Exercise goal
Count the lines below that contain the string "County". Give only the number.

Data listing
"""

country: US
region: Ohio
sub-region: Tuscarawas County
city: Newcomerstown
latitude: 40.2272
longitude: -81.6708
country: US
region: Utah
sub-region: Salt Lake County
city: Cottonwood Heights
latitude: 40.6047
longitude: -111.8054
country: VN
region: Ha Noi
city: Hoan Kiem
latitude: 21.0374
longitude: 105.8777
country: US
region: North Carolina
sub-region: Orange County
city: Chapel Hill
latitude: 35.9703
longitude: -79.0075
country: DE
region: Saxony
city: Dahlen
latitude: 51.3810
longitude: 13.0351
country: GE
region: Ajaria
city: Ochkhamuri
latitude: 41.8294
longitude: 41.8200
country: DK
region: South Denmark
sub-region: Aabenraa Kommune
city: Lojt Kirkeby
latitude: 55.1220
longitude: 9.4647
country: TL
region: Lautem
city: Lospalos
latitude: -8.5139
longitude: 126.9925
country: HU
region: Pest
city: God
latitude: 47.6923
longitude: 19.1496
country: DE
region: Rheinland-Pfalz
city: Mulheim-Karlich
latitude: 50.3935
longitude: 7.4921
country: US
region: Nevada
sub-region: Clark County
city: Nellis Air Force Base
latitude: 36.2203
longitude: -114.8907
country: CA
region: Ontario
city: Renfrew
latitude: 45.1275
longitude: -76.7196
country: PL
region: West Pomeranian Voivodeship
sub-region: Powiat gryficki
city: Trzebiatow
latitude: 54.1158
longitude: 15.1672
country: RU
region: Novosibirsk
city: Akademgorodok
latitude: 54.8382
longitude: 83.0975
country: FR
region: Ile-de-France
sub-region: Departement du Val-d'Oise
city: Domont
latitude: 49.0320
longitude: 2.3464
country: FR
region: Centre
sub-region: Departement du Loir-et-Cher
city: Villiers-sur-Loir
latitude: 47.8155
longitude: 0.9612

"""

Task result
4